Fort de ces constats, la Commission Nationale des Droits de l’Homme et des Libertés (CNDHL), par le biais de son Unité d’Observation, Investigations et Alerte (OIA), a décidé de sortir de son cadre habituel de protection qui consiste au traitement des requêtes reçues et à pratiquer l’auto saisine  notamment les audiences publiques pour embrasser une nouvelle stratégie de communication. Cet ordre de discussion qui ferait intervenir plusieurs autres acteurs impliqués dans le domaine de la promotion, du respect des droits de l’enfant : l’audience publique est une première au Cameroun.

Pendant deux (2) jours, la CNDHL, ses partenaires et les différents participants  vont se concerter sur la question des abus sexuels perpétrés sur les enfants. Ils devront à la suite des questionnements divers sortir un plan d’action qui permettrait d’éviter, de prévenir, voire de combattre définitivement ce fléau au Cameroun. Pour ce faire, il serait important de comprendre ce que c’est qu’une audience publique.

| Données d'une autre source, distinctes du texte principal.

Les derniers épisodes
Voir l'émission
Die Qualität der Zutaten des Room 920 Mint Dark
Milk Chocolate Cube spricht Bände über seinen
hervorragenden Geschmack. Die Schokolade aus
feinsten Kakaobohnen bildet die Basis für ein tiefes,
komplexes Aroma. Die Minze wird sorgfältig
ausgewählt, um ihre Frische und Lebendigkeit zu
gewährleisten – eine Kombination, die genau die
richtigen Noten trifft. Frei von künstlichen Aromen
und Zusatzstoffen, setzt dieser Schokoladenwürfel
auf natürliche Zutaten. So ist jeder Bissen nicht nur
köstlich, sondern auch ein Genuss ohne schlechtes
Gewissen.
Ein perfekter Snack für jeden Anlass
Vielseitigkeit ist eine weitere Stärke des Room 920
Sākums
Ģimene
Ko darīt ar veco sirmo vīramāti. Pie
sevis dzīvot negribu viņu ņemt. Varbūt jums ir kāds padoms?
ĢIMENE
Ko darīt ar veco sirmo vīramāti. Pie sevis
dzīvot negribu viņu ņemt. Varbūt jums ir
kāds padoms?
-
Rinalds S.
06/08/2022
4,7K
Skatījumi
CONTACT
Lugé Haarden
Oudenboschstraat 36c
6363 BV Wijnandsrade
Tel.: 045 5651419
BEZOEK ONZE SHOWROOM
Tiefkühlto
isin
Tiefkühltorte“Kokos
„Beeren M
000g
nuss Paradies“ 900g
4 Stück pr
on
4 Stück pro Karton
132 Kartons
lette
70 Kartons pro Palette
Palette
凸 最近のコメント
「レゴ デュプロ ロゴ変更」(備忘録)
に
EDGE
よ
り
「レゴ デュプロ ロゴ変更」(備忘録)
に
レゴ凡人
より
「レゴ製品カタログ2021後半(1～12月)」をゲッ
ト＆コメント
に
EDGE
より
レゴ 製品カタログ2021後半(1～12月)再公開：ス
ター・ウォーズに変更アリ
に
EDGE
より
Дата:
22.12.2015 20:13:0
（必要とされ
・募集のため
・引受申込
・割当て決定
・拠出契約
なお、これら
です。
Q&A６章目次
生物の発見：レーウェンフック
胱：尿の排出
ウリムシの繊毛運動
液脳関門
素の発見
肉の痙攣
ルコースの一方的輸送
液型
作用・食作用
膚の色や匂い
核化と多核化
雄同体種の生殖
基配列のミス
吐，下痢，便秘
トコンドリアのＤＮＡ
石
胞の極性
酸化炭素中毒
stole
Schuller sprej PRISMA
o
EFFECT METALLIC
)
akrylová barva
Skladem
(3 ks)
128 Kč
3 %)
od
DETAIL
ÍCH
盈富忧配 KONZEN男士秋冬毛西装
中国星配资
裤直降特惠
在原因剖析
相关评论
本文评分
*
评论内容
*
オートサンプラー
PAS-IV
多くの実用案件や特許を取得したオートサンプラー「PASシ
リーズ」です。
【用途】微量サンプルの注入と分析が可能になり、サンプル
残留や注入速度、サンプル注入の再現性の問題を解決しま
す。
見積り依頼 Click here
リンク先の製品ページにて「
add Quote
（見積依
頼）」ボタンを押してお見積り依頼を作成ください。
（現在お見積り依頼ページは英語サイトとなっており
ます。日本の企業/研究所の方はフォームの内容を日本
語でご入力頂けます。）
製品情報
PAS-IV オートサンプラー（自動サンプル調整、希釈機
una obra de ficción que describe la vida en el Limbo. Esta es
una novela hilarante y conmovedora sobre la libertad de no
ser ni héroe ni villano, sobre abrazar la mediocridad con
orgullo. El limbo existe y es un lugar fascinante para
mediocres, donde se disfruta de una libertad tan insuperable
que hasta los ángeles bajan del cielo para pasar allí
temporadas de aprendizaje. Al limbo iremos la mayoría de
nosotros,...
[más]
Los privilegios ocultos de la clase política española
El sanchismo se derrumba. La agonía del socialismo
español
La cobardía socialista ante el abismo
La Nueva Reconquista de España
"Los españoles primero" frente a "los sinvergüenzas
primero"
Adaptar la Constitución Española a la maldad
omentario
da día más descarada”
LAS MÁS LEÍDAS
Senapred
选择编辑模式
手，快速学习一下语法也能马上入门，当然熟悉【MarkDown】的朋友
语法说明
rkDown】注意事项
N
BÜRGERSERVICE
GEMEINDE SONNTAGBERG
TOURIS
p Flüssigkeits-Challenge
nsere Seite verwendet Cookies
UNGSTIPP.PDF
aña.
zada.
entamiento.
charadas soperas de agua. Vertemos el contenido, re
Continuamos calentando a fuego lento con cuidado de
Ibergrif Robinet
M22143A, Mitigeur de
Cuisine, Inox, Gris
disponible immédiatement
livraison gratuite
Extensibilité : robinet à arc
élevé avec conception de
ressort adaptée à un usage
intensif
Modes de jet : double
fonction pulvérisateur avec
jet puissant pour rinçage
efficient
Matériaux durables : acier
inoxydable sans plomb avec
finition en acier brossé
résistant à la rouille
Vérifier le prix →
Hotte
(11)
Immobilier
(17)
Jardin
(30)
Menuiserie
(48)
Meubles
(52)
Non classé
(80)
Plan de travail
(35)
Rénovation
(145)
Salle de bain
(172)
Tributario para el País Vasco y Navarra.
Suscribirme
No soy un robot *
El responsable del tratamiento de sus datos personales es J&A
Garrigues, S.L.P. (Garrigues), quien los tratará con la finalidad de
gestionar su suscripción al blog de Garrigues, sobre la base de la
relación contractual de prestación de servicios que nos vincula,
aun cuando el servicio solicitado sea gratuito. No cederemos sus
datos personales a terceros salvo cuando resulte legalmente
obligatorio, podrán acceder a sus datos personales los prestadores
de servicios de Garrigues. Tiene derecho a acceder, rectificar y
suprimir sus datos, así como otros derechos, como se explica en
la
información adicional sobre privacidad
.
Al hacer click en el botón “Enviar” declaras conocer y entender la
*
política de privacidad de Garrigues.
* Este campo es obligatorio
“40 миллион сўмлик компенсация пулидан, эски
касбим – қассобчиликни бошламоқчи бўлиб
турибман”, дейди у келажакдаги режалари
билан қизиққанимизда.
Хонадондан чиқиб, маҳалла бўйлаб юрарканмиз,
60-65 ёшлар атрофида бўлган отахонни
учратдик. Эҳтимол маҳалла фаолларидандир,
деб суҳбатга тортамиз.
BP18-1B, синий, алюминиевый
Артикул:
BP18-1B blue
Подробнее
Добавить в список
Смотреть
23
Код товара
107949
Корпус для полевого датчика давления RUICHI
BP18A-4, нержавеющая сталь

En effet Abigail Williamson et Archon fung définissent une audience publique comme « un rassemblement ouvert de fonctionnaires et de citoyens dans lequel les citoyens sont autorisés à offrir des commentaires… ». Autrement dit une audience publique est une réunion ouverte où le public est autorisé à exprimer son opinion et ses préoccupations sur une question spécifique et face à une  assemblée, une agence ou une organisation.

Ce procédé, qui a pour but d’obtenir les témoignages et les commentaires du public, permettra aussi aux structures spécialisées dans le domaine, d’exprimer leurs opinions, leurs préoccupations et les actions à mener à cet égard.

Ces journées d’audiences publiques sur les abus sexuels sont, à l’exemple d’un tribunal, ouvertes à tout le monde. La ville de Yaoundé étant le siège des institutions et celui de la CNDHL, il est judicieux que cette activité commence par Yaoundé. Ces audiences pourront dans les jours prochains se dérouler  dans toutes les villes où la CNDHL a ouvert une antenne ou une représentation, notamment à Douala, Garoua, Bamenda, Buéa et Ngaoundéré.

A la suite de cette rencontre, les informations, les recommandations et les résolutions apportées et formulées par les participants seront transmises au Gouvernement pour exploitation.